L'obligation qui incombe à la Confédération à cet égard se distingue de celles qui résultent de la protection du paysage et de la conservation des monuments historiques: tandis que, pour ces dernières, la loi fixe des obligations concrètes de protection et certaines règles d'action, il faut, pour une culture globale du bâti, qu'elle exige de surcroît une volonté expresse en vue de réserver un traitement proprement qualitatif à l'ensemble de l'environnement bâti. Ainsi, dans l'accomplissement de ses tâches, la Confédération peut formuler des exigences sous la forme d'objectifs fondamentaux pour une culture du bâti de qualité, nécessitant notamment la mise en oeuvre de procédures d'assurance qualité ou d'autres mesures adaptées aux cas particuliers. De telles exigences peuvent être fixées au niveau réglementaire ou sous la forme de conditions dans le cadre de décisions relatives à des aides financières ou à des autorisations.

__DONNÉES FOURNIES__:

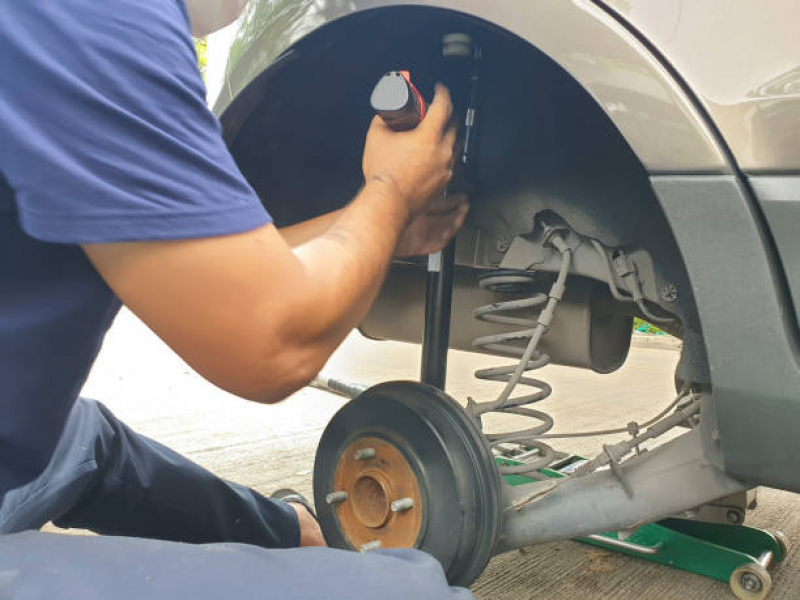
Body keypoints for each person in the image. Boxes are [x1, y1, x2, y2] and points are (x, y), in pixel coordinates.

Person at [0, 0, 470, 598]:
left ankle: (289, 532)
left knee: (84, 439)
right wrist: (390, 190)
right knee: (417, 595)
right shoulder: (96, 17)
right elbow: (272, 344)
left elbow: (211, 265)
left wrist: (380, 223)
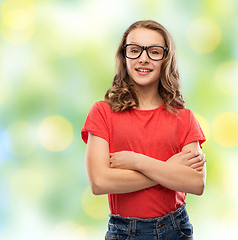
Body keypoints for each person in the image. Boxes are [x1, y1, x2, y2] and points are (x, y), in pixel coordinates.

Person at [81, 20, 206, 240]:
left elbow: (196, 183)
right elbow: (99, 182)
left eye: (154, 51)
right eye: (135, 50)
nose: (143, 58)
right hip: (124, 231)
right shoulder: (103, 112)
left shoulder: (184, 118)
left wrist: (137, 161)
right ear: (124, 56)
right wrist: (168, 171)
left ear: (166, 59)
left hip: (175, 228)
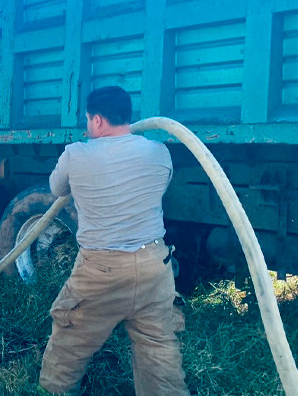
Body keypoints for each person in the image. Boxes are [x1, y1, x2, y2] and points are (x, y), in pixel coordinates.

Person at [39, 86, 188, 395]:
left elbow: (56, 189)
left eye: (87, 120)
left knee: (68, 344)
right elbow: (162, 185)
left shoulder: (75, 154)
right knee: (159, 350)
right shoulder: (159, 152)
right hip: (154, 267)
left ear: (96, 121)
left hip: (100, 272)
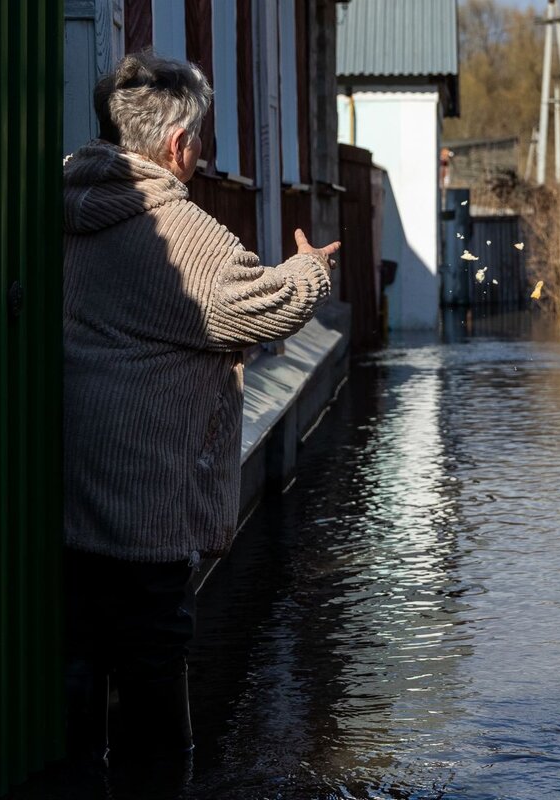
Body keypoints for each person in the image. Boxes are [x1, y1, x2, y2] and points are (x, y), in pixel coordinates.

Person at [62, 52, 339, 767]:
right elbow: (265, 309)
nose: (203, 153)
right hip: (144, 497)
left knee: (78, 651)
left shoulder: (65, 197)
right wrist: (311, 271)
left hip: (68, 481)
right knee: (156, 656)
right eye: (201, 140)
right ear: (179, 146)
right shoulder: (181, 234)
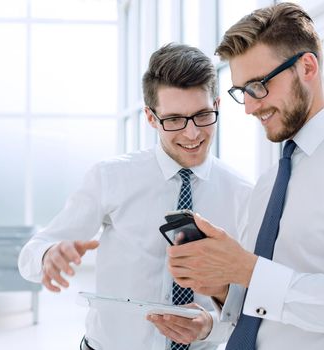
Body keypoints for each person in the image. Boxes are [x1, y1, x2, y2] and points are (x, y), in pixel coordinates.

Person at [152, 3, 324, 350]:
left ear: (307, 67)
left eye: (258, 86)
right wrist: (223, 289)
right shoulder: (268, 183)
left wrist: (248, 270)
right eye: (242, 92)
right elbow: (268, 312)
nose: (250, 107)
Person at [18, 43, 252, 350]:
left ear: (218, 105)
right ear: (151, 118)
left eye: (202, 115)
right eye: (174, 120)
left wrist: (211, 326)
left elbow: (249, 301)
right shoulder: (110, 177)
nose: (192, 133)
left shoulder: (242, 194)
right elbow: (30, 254)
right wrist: (49, 256)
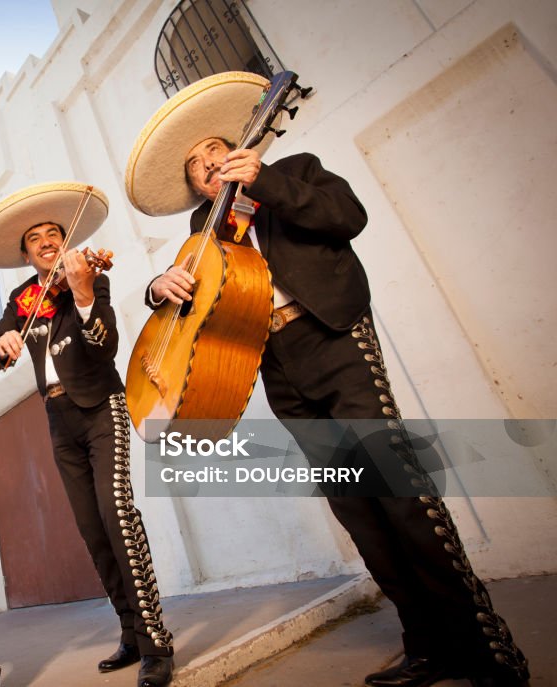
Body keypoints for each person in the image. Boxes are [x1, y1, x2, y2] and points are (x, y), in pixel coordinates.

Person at [126, 71, 529, 687]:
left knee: (402, 495)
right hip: (279, 367)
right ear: (193, 187)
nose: (207, 165)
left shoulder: (295, 171)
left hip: (334, 339)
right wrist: (159, 288)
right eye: (195, 167)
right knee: (358, 510)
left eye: (214, 151)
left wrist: (267, 182)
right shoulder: (200, 233)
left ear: (238, 149)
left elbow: (349, 215)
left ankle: (486, 649)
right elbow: (203, 310)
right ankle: (426, 645)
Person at [0, 182, 175, 687]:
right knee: (91, 529)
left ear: (65, 242)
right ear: (25, 253)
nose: (45, 241)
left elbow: (102, 346)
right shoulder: (23, 299)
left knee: (117, 515)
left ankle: (155, 641)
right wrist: (4, 342)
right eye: (35, 238)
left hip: (101, 406)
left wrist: (82, 294)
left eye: (53, 234)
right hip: (58, 417)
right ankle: (129, 633)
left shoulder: (88, 275)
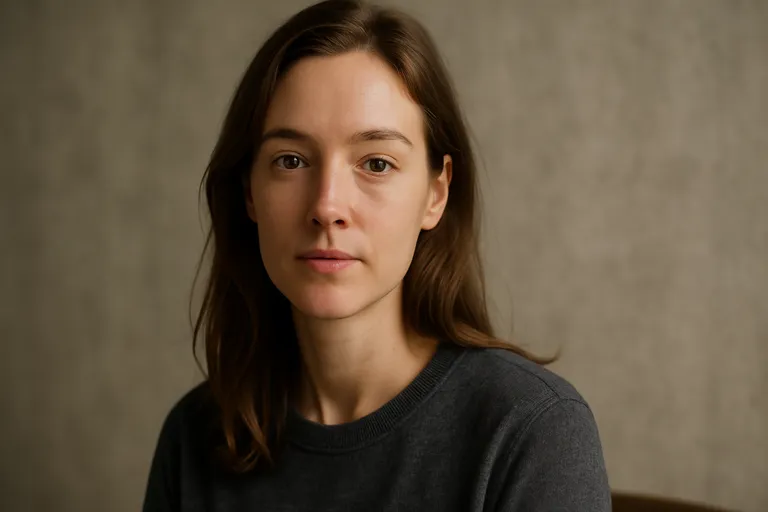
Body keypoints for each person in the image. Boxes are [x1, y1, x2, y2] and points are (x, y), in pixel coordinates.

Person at [141, 0, 611, 510]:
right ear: (249, 192)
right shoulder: (194, 438)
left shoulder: (530, 430)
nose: (326, 207)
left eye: (377, 163)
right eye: (291, 160)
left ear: (436, 193)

__À VOUS__:
Indiquez si chacune des affirmations suivantes concorde avec l'extrait sur la culture du bâti, en répondant par oui ou par non et en citant textuellement les mots décisifs : (a) pour la protection du paysage et la conservation des monuments historiques, la loi fixe des obligations concrètes de protection ; (b) les exigences de la Confédération ne peuvent être fixées qu'au niveau réglementaire ; (c) la Confédération peut formuler des exigences sous la forme d'objectifs fondamentaux. La liste n'intervient en rien dans ce travail.

__RÉPONSE__:
(a) Oui : « pour ces dernières, la loi fixe des obligations concrètes de protection et certaines règles d'action ».
(b) Non : « De telles exigences peuvent être fixées au niveau réglementaire ou sous la forme de conditions dans le cadre de décisions relatives à des aides financières ou à des autorisations. »
(c) Oui : « la Confédération peut formuler des exigences sous la forme d'objectifs fondamentaux pour une culture du bâti de qualité ».